La sorpresa hizo que Johannes se quedara mirándola, fascinado, con la boca abierta.

—¿Quién dice que es usted? —tartamudeó al fin, pasándose una mano temblorosa por la frente. Mostrando su incredulidad, sacudió a continuación la cabeza como queriendo despejar su mente.

Ella, sin fuerzas ya, rompió a llorar. Se le acercó despacio mientras las lágrimas abrían húmedos, cosquilleantes surcos en sus mejillas.

—Hannes… de verdad que no sé… tú… me estás asustando. Mucho. ¿Puedes parar, por favor? No sé qué me ha pasado. Sólo recuerdo que tras cenar con Elke aquella noche en el griego decidí cruzar el parque. Y que me asaltaron. Y lo próximo que recuerdo es mi despertar, hace un par de horas, en el sótano de un hospital. Por favor, Hannes, ya no lo soporto más. Déjame, al menos, ver a Lukas.

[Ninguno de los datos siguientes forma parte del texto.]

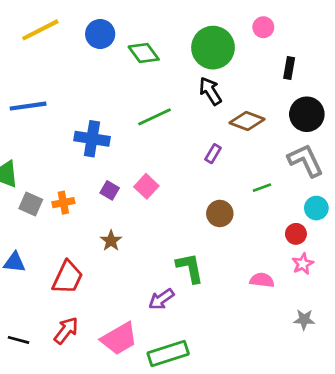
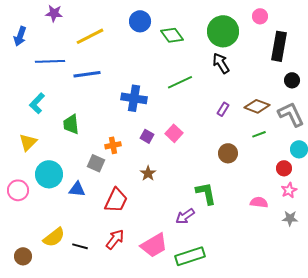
yellow line: (40, 30) -> (90, 36), moved
black rectangle: (289, 68) -> (279, 46), size x1.8
black circle: (307, 114) -> (292, 80), size x0.6
brown diamond: (247, 121) -> (257, 106), moved
gray square: (31, 204) -> (96, 163), moved
gray star: (304, 320) -> (290, 218), moved

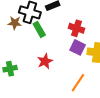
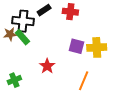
red cross: (77, 28) -> (70, 12), moved
green rectangle: (39, 29) -> (22, 37), moved

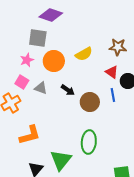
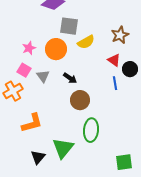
gray square: (38, 38) -> (69, 26), moved
brown star: (118, 47) -> (120, 35), turned -30
gray triangle: (41, 88) -> (43, 76), turned 32
brown circle: (90, 102) -> (80, 100), moved

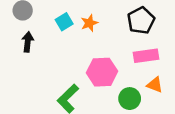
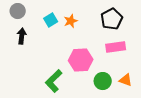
orange triangle: (155, 85) -> (126, 80), moved

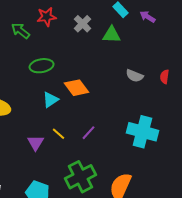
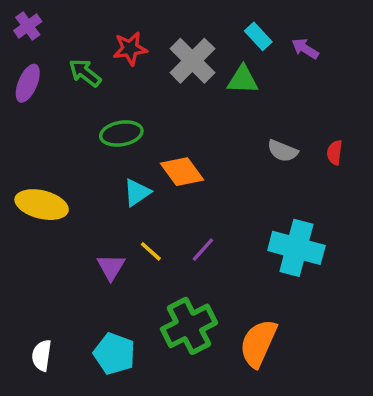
gray cross: (83, 24) -> (192, 61), size x1.5

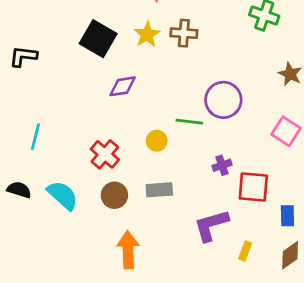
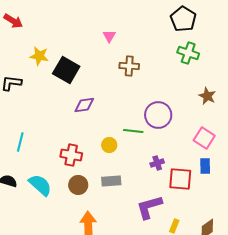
yellow star: (147, 35) -> (39, 56), moved, turned -30
red cross: (105, 154) -> (71, 155), turned -30
blue rectangle: (287, 216) -> (205, 166), moved

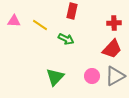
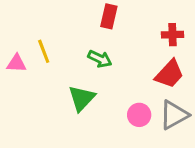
pink triangle: (14, 21) -> (16, 63), moved
yellow line: (40, 25) -> (44, 51), moved, turned 35
green triangle: (55, 77) -> (82, 98), moved

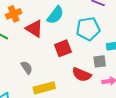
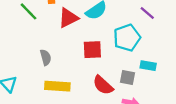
red triangle: (34, 29) -> (68, 18), turned 42
cyan pentagon: (88, 29) -> (127, 38), turned -30

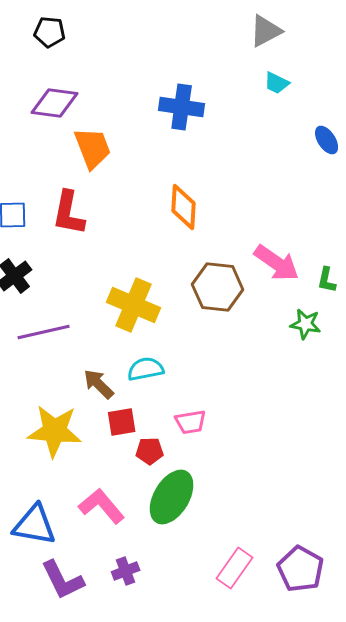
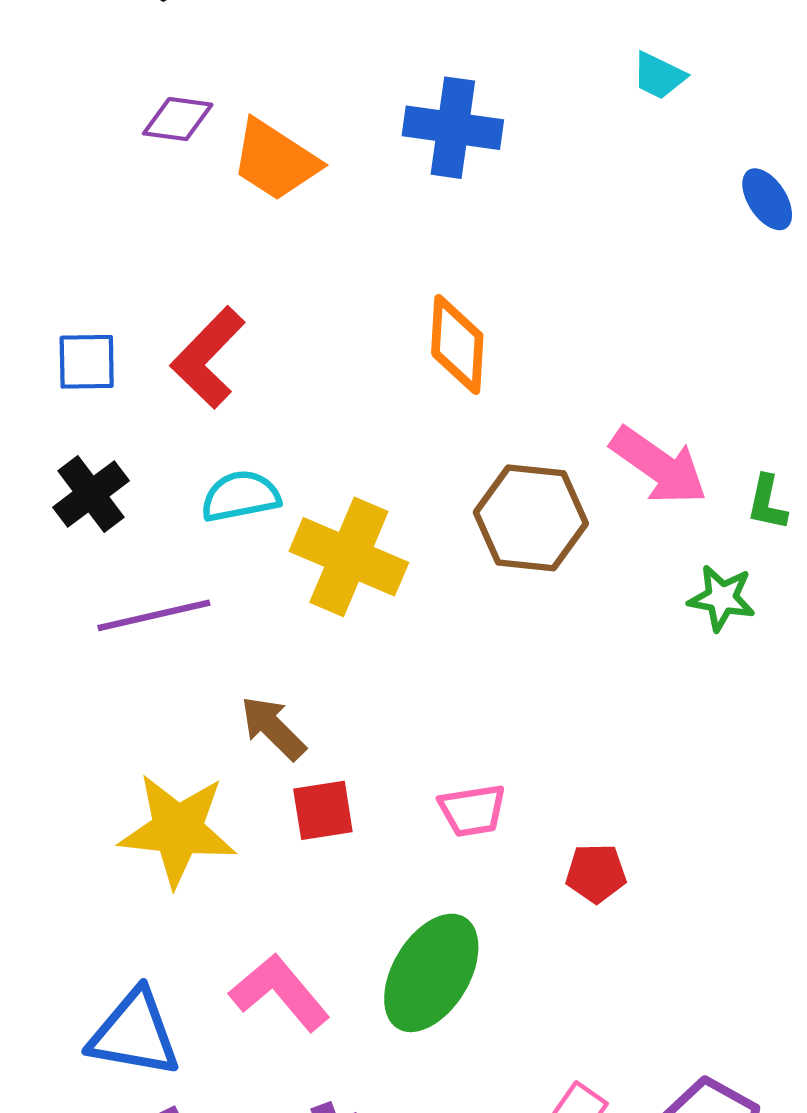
purple diamond: (55, 103) -> (178, 119), size x0.7
orange trapezoid: (93, 148) -> (275, 160), moved, turned 144
red L-shape: (69, 213) -> (208, 357), turned 33
cyan semicircle: (146, 369) -> (241, 496), moved
red pentagon: (150, 451) -> (596, 873), moved

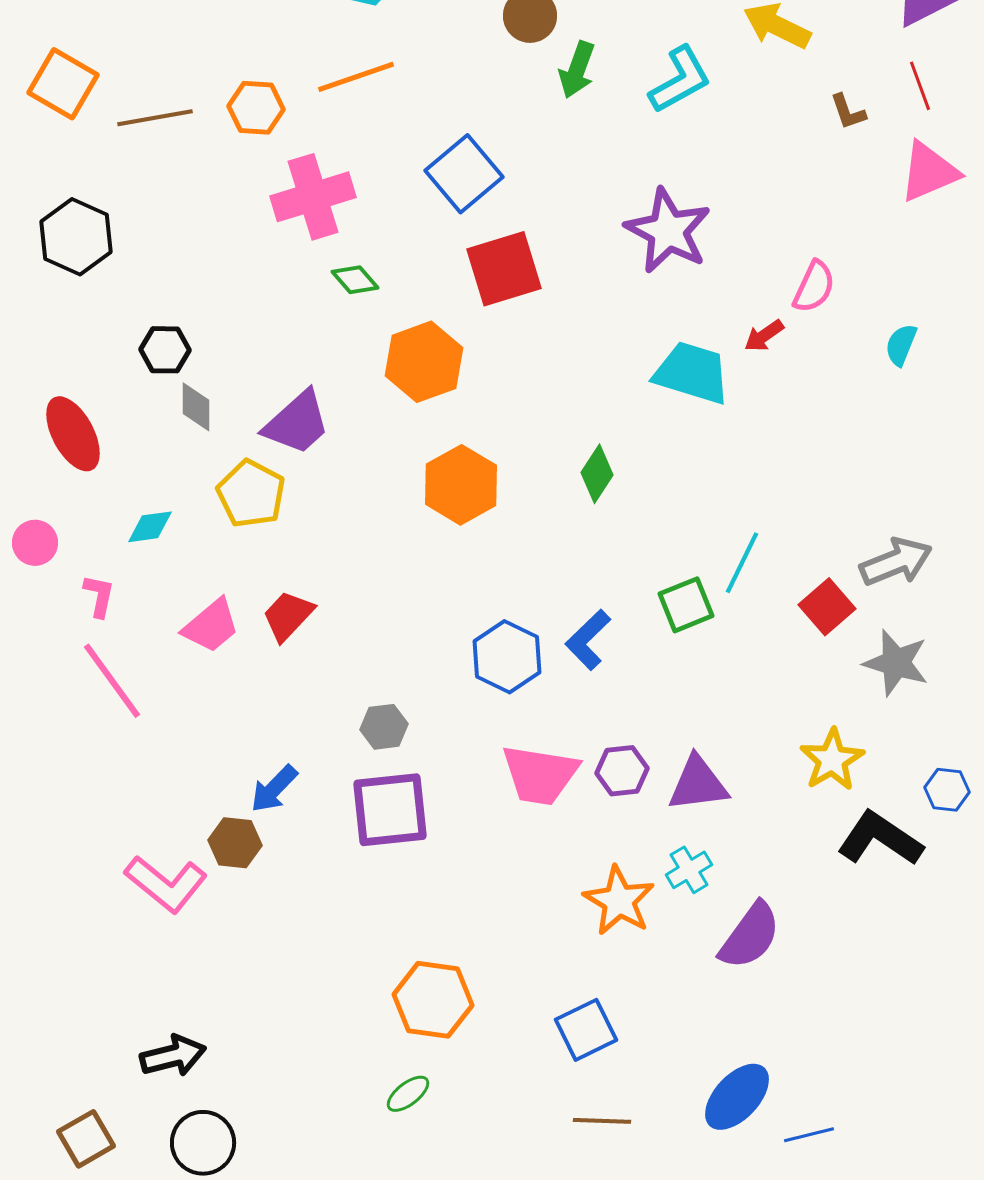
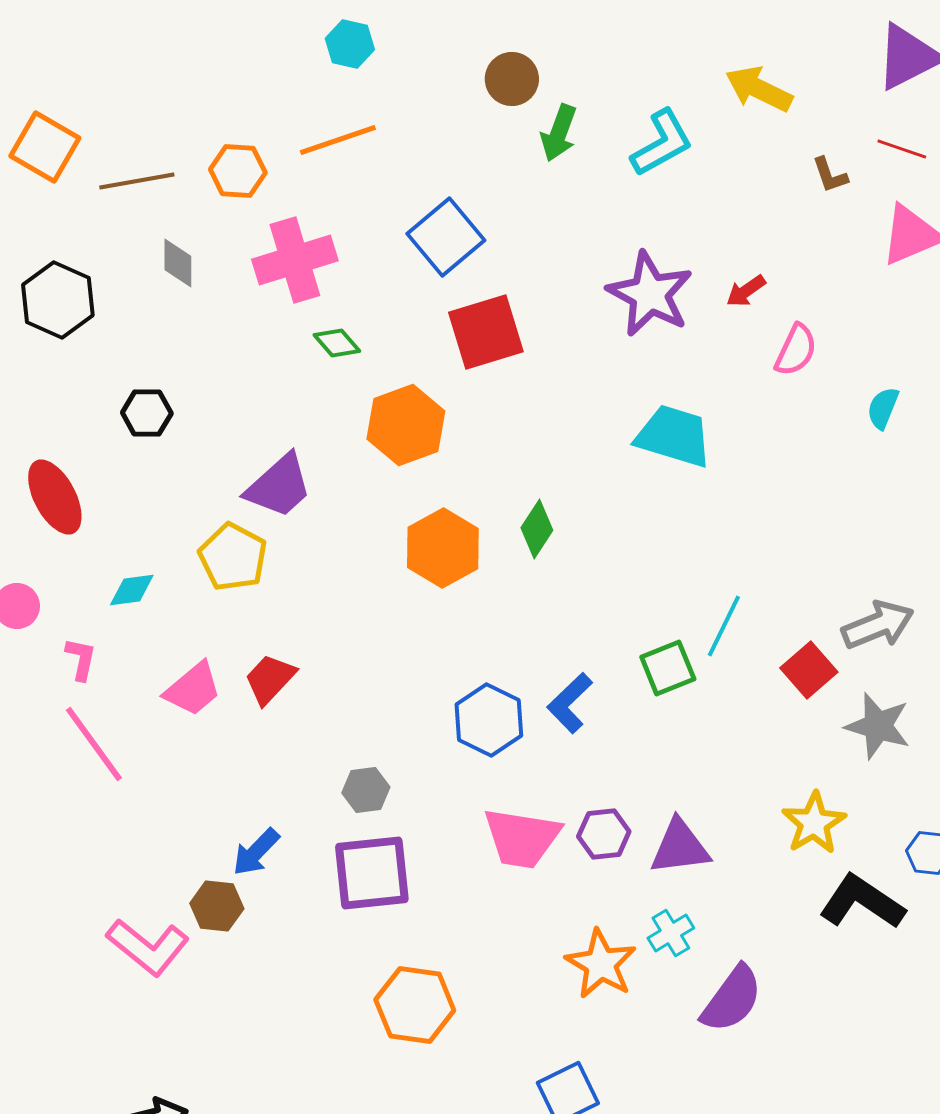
red line: (920, 86) -> (902, 149), turned -51
red arrow: (764, 336) -> (746, 291), moved
gray diamond: (196, 407) -> (178, 263), moved
green diamond: (597, 474) -> (537, 529), moved
orange hexagon: (433, 1000) -> (415, 1005), moved

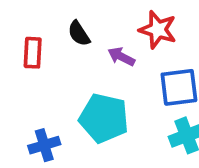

Él no se había apercibido hasta entonces de que ella se le había ido acercando, y al detectar aquella proximidad dio un salto hacia atrás. Dobló la espalda, inclinándose hacia delante y apoyó las manos en los muslos, como si necesitara recuperar aliento después de una agotadora carrera. Alzó la cabeza de nuevo, muy despacio.

—¿Quién es usted y a qué demonios está jugando? —susurró—. Mi mujer… Sibylle fue atacada, sí. Y nadie sabe…, Ella… ha desaparecido.

Bajó aún más la voz, que se convirtió en un murmullo prácticamente inaudible.

—Y de eso hace ahora casi dos meses.